(Recorded data)
________________________
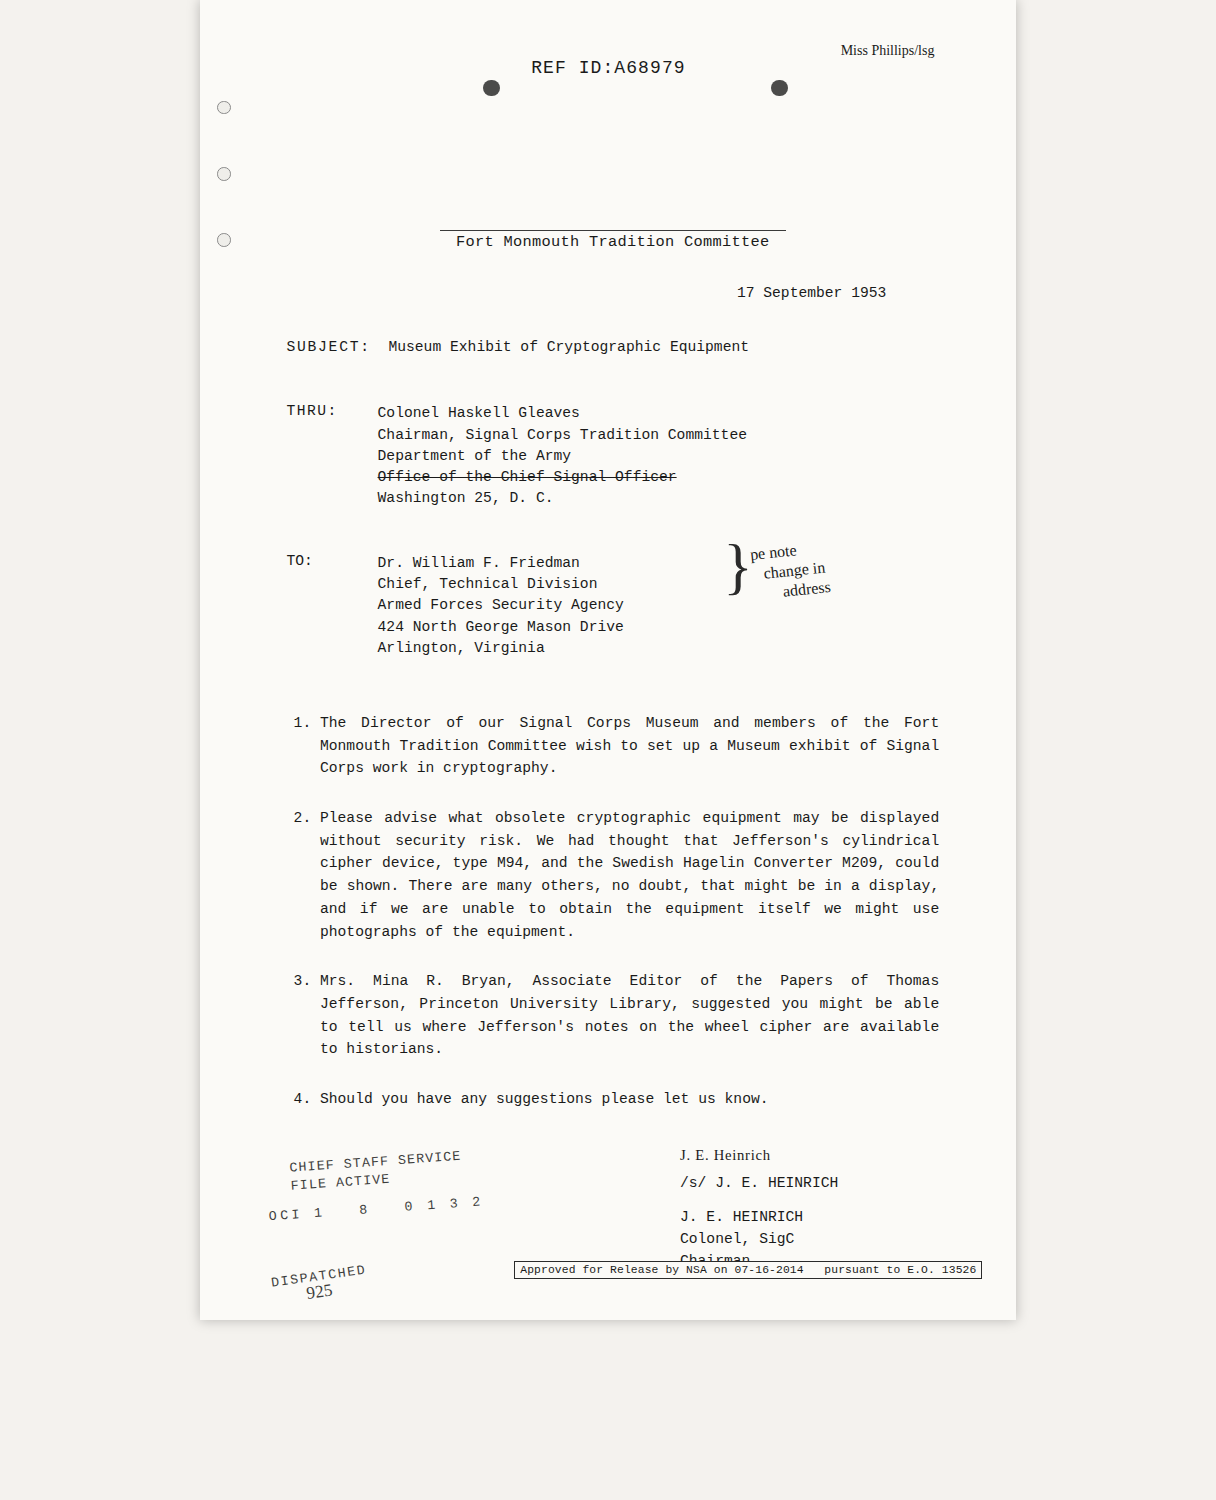Miss Phillips/lsg
REF ID:A68979
Fort Monmouth Tradition Committee
17 September 1953
SUBJECT: Museum Exhibit of Cryptographic Equipment
THRU:
Colonel Haskell Gleaves
Chairman, Signal Corps Tradition Committee
Department of the Army
Office of the Chief Signal Officer
Washington 25, D. C.
TO:
Dr. William F. Friedman
Chief, Technical Division
Armed Forces Security Agency
424 North George Mason Drive
Arlington, Virginia
}
pe note
change in
address
The Director of our Signal Corps Museum and members of the Fort Monmouth Tradition Committee wish to set up a Museum exhibit of Signal Corps work in cryptography.
Please advise what obsolete cryptographic equipment may be displayed without security risk. We had thought that Jefferson's cylindrical cipher device, type M94, and the Swedish Hagelin Converter M209, could be shown. There are many others, no doubt, that might be in a display, and if we are unable to obtain the equipment itself we might use photographs of the equipment.
Mrs. Mina R. Bryan, Associate Editor of the Papers of Thomas Jefferson, Princeton University Library, suggested you might be able to tell us where Jefferson's notes on the wheel cipher are available to historians.
Should you have any suggestions please let us know.
J. E. Heinrich
/s/ J. E. HEINRICH
J. E. HEINRICH
Colonel, SigC
Chairman
CHIEF STAFF SERVICE
FILE ACTIVE
OCI 1 8 0 1 3 2
DISPATCHED 925
Approved for Release by NSA on 07-16-2014 pursuant to E.O. 13526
________________________
> AIM OF THE TASK: What must be returned is a bare number, the count of lines in the entries holding the string "Museum".

> ANSWER TO THIS TASK: 2